Le troisième débat de la primaire de la droite et du centre a rappelé les positions traditionnelles de la droite sur le nucléaire et l’environnement. De quoi saborder la loi de transition énergétique pour la croissance verte, l’une des rares avancées environnementales du quinquennat.
La question de Flora, étudiante en psychologie, posée via Facebook était pourtant simple. Suite à l’élection de Donald Trump, climato-sceptique connu, « comment maintenir une politique environnementale qui soit claire à l’échelle européenne et à l’échelle internationale? ». Dès lors, les candidats se sont perdus dans des explications perturbantes.
Si les Etats-Unis dénoncent l’accord de Paris, Nicolas Sarkozy et François Coppé proposent une taxe carbone de 1 à 3 % à l’entrée de l’Europe pour les produits provenant des Etats-Unis. Mais plus globalement, ils proposent une taxe similaire pour l’importation de produits provenant d’autres pays du monde, « dès lors qu’ils sont plus carbonés que les produits européens ». Une bonne idée afin de compenser aux frontières de l’Europe l’existence du marché ETS , mais complexe à mettre en oeuvre.

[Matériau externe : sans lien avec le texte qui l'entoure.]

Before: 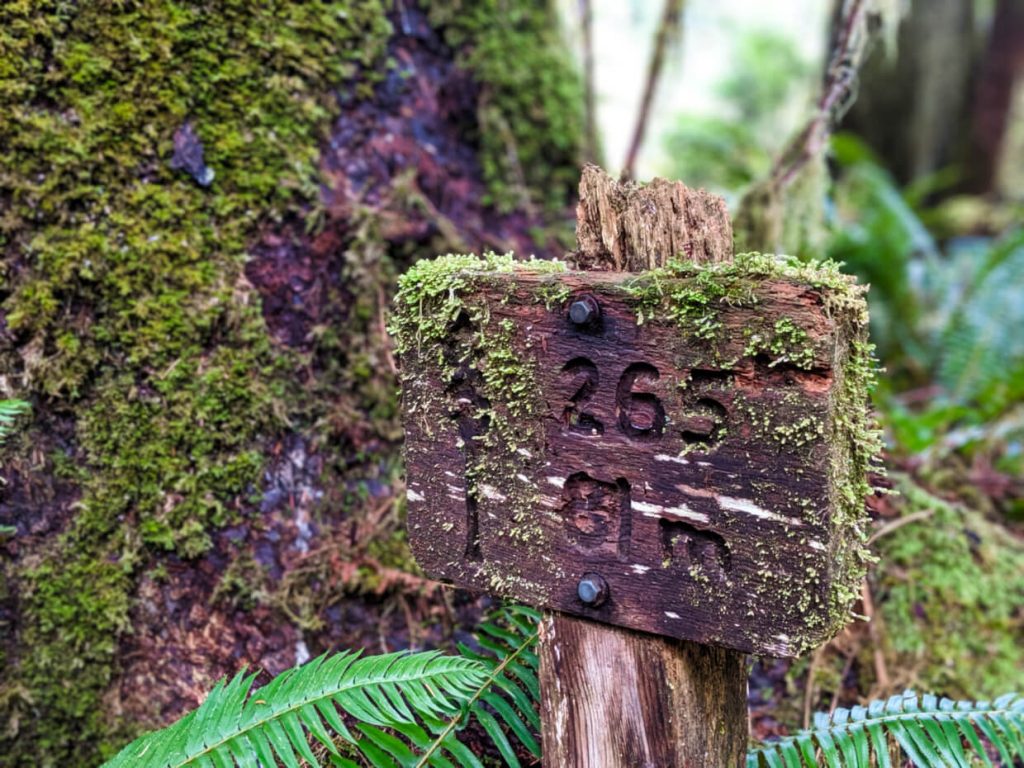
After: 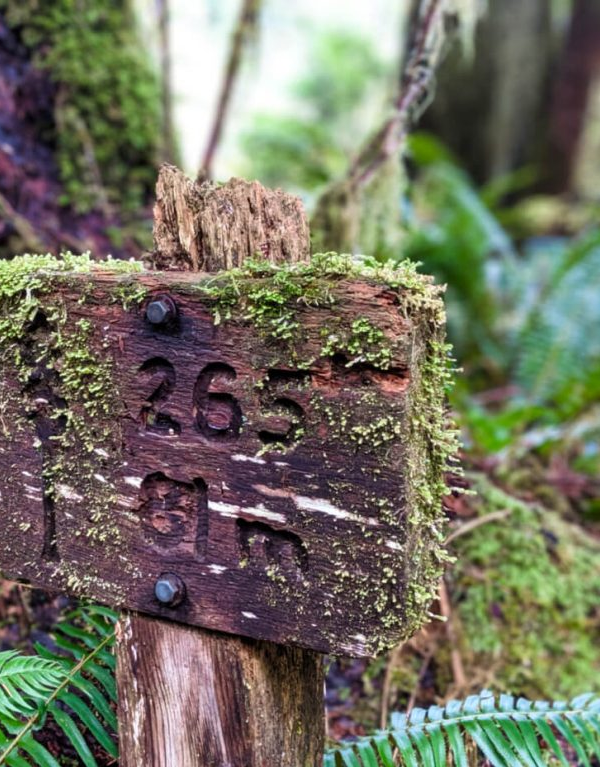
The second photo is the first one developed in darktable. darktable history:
crop: left 41.402%
tone equalizer: -8 EV 0.06 EV, smoothing diameter 25%, edges refinement/feathering 10, preserve details guided filter
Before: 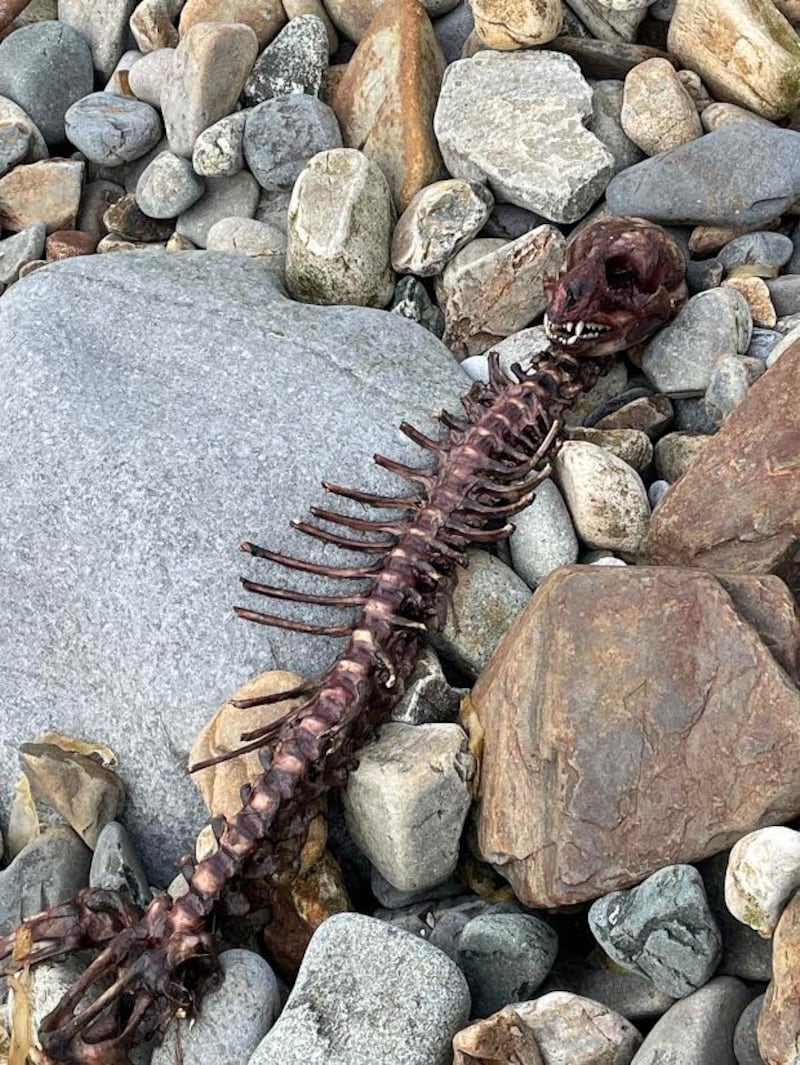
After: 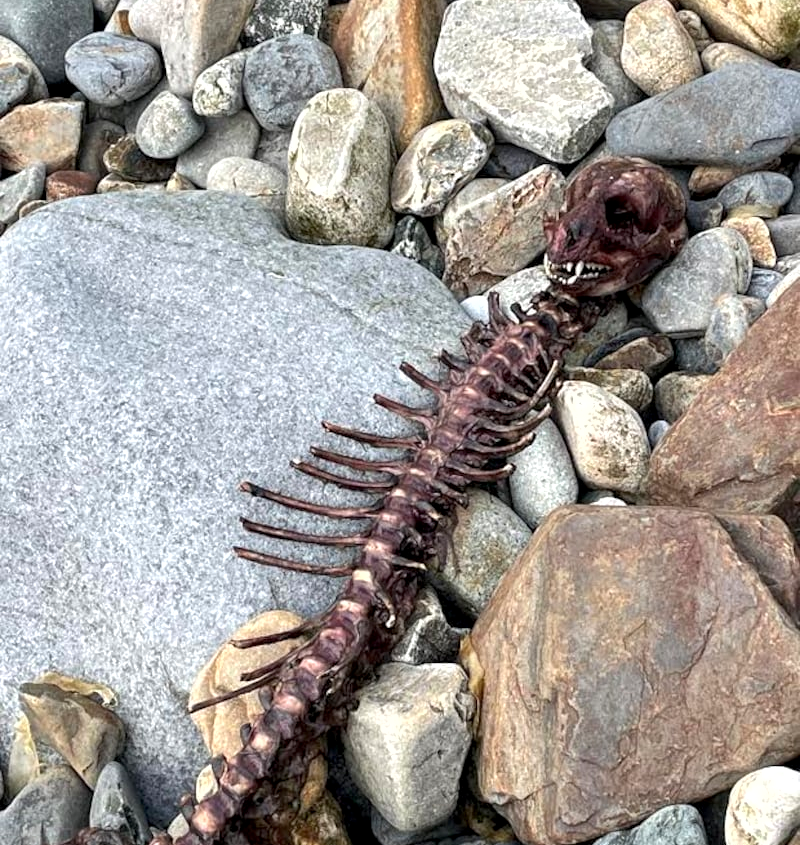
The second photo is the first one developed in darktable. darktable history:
local contrast: highlights 100%, shadows 100%, detail 120%, midtone range 0.2
crop and rotate: top 5.667%, bottom 14.937%
shadows and highlights: radius 125.46, shadows 30.51, highlights -30.51, low approximation 0.01, soften with gaussian
exposure: black level correction 0.001, exposure 0.3 EV, compensate highlight preservation false
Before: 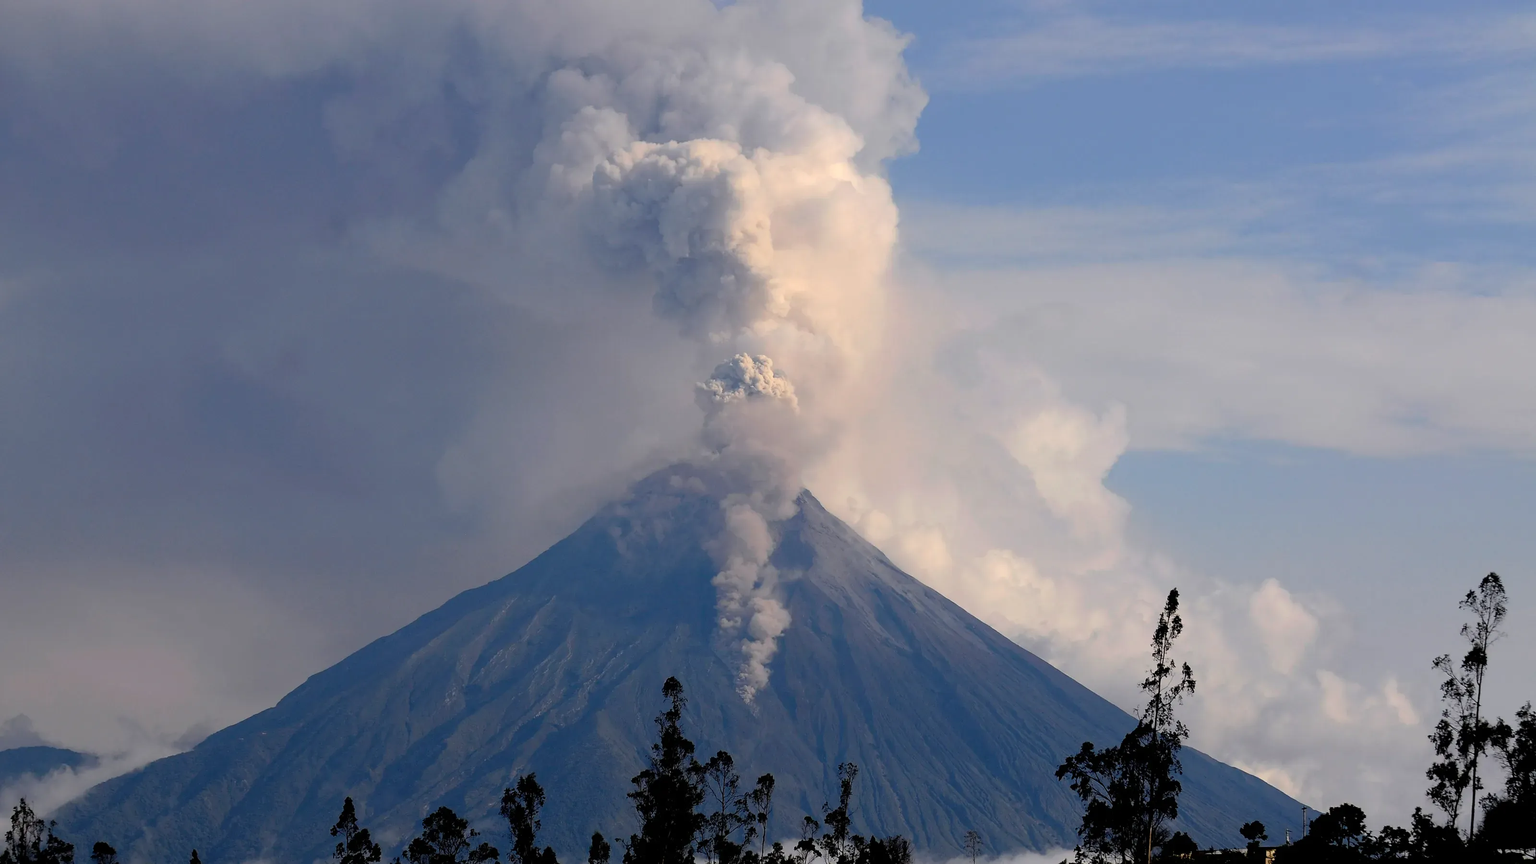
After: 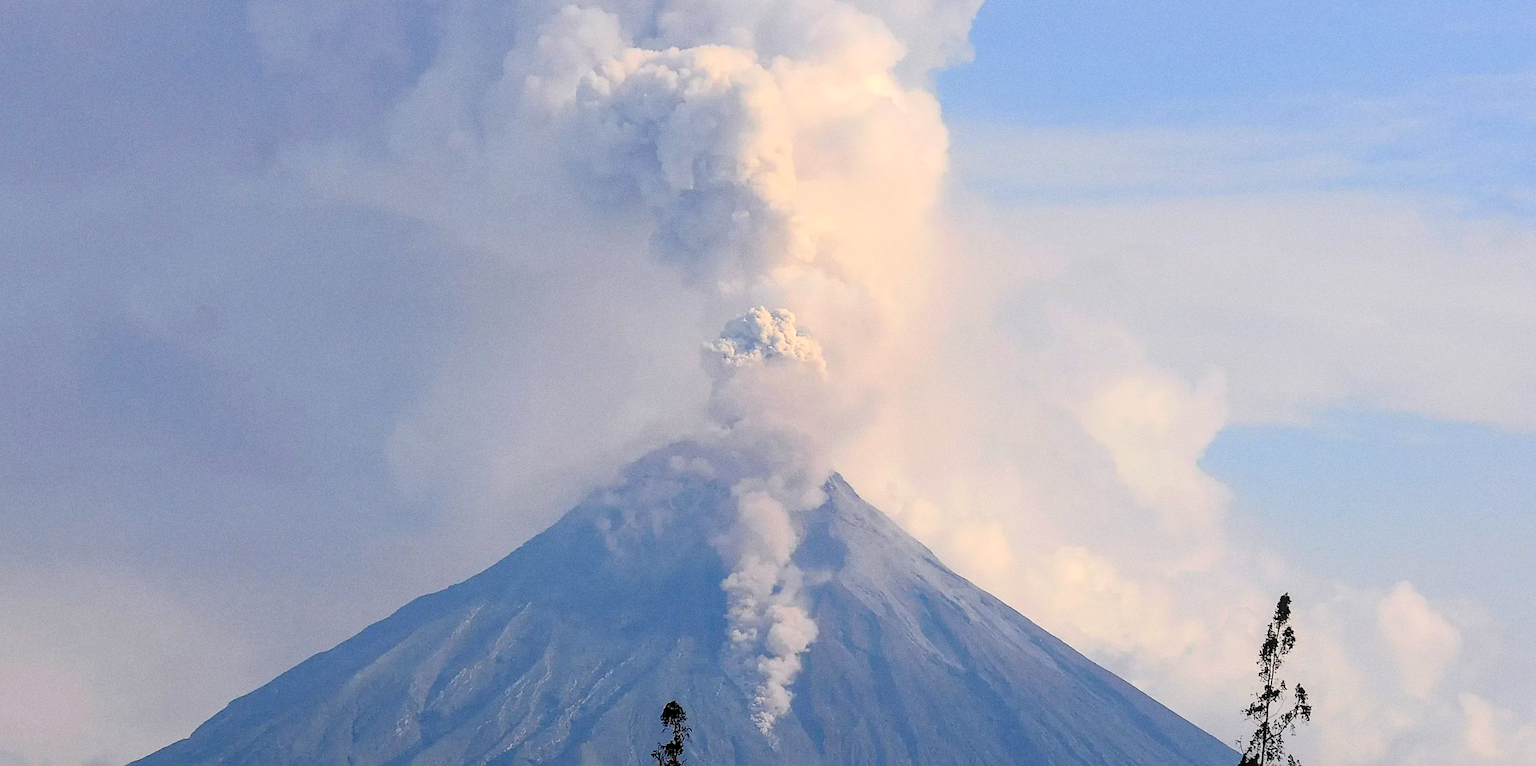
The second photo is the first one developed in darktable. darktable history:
crop: left 7.856%, top 11.836%, right 10.12%, bottom 15.387%
contrast brightness saturation: contrast 0.1, brightness 0.3, saturation 0.14
sharpen: on, module defaults
white balance: emerald 1
base curve: curves: ch0 [(0, 0) (0.235, 0.266) (0.503, 0.496) (0.786, 0.72) (1, 1)]
grain: on, module defaults
local contrast: on, module defaults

Ce dispositif nécessiterait la majorité qualifiée des Etats Européens. En effet, il relève de négociations commerciales internationales, selon une le think-thank la Fabrique Ecologique. Nathalie Kosciusko-Morizet répond à cette proposition : « Pour pouvoir imposer des droits douaniers sur les produits des pays qui ne mènent pas de politiques environnementales, il faut être crédible, c’est-à-dire avoir une politique nationale interne de qualité » et « ne pas professer des opinions climato-sceptiques ». La candidate tacle alors Sarkozy sur ses déclarations récentes où il remettait en cause la part de l’Homme dans le réchauffement climatique.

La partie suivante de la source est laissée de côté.